Write out the stretch of lines below that begins at the line with "Come disattivare il clic di macOS Sonoma per" and ends at the line with "Vila Progresso Assistência LG", including both, exactly as given and nothing more.

::: RECORD EXCERPTS

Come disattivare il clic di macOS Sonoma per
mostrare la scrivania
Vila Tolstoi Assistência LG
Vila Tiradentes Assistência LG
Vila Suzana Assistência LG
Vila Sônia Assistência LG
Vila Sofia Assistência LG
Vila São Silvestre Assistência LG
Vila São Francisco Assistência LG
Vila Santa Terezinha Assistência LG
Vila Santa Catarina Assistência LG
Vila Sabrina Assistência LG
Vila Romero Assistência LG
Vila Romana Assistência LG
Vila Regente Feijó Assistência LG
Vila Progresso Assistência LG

::::::
::: RECORD EXCERPTS

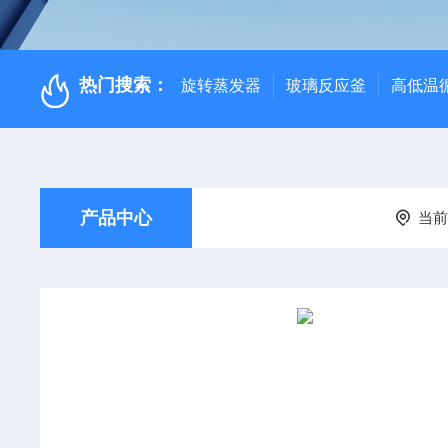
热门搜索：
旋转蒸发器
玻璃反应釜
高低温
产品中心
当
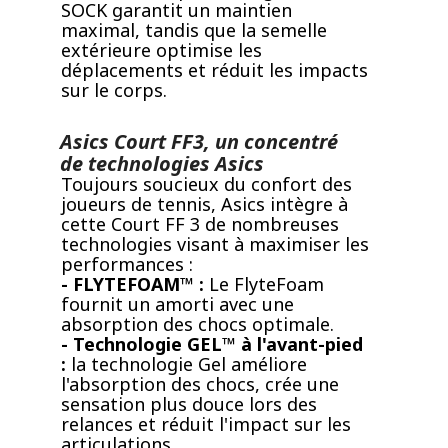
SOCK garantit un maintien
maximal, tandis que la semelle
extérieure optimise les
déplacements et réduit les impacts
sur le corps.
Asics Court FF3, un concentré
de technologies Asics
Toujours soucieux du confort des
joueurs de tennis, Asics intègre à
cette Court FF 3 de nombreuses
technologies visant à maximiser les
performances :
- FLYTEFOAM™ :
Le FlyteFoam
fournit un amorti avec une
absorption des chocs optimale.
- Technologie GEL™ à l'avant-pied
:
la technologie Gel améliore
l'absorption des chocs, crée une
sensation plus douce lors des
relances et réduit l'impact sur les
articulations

::::::
::: RECORD EXCERPTS

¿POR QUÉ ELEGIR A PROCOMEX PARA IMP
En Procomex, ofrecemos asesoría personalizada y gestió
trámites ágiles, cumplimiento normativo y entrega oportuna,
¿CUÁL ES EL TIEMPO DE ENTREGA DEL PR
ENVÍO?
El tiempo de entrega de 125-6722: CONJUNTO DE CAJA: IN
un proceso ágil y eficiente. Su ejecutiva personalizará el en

::::::

## EXERCISE OUTPUT:
Come disattivare il clic di macOS Sonoma per
mostrare la scrivania
Vila Tolstoi Assistência LG
Vila Tiradentes Assistência LG
Vila Suzana Assistência LG
Vila Sônia Assistência LG
Vila Sofia Assistência LG
Vila São Silvestre Assistência LG
Vila São Francisco Assistência LG
Vila Santa Terezinha Assistência LG
Vila Santa Catarina Assistência LG
Vila Sabrina Assistência LG
Vila Romero Assistência LG
Vila Romana Assistência LG
Vila Regente Feijó Assistência LG
Vila Progresso Assistência LG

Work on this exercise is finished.